Your task: Repeat the entries word for word. Leave nothing out.

[Stored items]
-*-*-

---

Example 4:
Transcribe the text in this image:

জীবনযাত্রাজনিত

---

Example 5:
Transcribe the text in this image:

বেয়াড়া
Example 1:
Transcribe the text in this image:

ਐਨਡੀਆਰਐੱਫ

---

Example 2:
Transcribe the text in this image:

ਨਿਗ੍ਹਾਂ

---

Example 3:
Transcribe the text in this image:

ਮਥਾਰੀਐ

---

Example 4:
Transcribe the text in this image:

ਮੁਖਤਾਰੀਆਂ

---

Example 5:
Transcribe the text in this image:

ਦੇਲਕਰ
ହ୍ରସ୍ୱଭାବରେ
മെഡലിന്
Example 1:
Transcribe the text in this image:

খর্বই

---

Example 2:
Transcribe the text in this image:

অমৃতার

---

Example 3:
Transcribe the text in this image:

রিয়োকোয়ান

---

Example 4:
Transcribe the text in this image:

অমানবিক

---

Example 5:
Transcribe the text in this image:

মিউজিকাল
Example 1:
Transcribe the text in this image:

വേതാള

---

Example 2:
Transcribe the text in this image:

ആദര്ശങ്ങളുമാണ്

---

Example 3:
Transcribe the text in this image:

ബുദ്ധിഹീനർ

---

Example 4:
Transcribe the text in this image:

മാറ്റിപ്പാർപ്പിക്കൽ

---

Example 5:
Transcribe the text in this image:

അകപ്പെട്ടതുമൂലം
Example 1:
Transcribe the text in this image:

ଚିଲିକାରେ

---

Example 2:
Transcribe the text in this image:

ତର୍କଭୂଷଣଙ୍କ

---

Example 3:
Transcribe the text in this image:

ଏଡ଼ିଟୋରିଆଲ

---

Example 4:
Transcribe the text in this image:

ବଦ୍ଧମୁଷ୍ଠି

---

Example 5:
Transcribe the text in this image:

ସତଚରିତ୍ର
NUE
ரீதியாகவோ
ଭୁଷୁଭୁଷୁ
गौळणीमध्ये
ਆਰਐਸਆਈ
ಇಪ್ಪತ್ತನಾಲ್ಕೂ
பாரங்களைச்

-*-*-

Reply to the exercise:
---

Example 4:
Transcribe the text in this image:

জীবনযাত্রাজনিত

---

Example 5:
Transcribe the text in this image:

বেয়াড়া
Example 1:
Transcribe the text in this image:

ਐਨਡੀਆਰਐੱਫ

---

Example 2:
Transcribe the text in this image:

ਨਿਗ੍ਹਾਂ

---

Example 3:
Transcribe the text in this image:

ਮਥਾਰੀਐ

---

Example 4:
Transcribe the text in this image:

ਮੁਖਤਾਰੀਆਂ

---

Example 5:
Transcribe the text in this image:

ਦੇਲਕਰ
ହ୍ରସ୍ୱଭାବରେ
മെഡലിന്
Example 1:
Transcribe the text in this image:

খর্বই

---

Example 2:
Transcribe the text in this image:

অমৃতার

---

Example 3:
Transcribe the text in this image:

রিয়োকোয়ান

---

Example 4:
Transcribe the text in this image:

অমানবিক

---

Example 5:
Transcribe the text in this image:

মিউজিকাল
Example 1:
Transcribe the text in this image:

വേതാള

---

Example 2:
Transcribe the text in this image:

ആദര്ശങ്ങളുമാണ്

---

Example 3:
Transcribe the text in this image:

ബുദ്ധിഹീനർ

---

Example 4:
Transcribe the text in this image:

മാറ്റിപ്പാർപ്പിക്കൽ

---

Example 5:
Transcribe the text in this image:

അകപ്പെട്ടതുമൂലം
Example 1:
Transcribe the text in this image:

ଚିଲିକାରେ

---

Example 2:
Transcribe the text in this image:

ତର୍କଭୂଷଣଙ୍କ

---

Example 3:
Transcribe the text in this image:

ଏଡ଼ିଟୋରିଆଲ

---

Example 4:
Transcribe the text in this image:

ବଦ୍ଧମୁଷ୍ଠି

---

Example 5:
Transcribe the text in this image:

ସତଚରିତ୍ର
NUE
ரீதியாகவோ
ଭୁଷୁଭୁଷୁ
गौळणीमध्ये
ਆਰਐਸਆਈ
ಇಪ್ಪತ್ತನಾಲ್ಕೂ
பாரங்களைச்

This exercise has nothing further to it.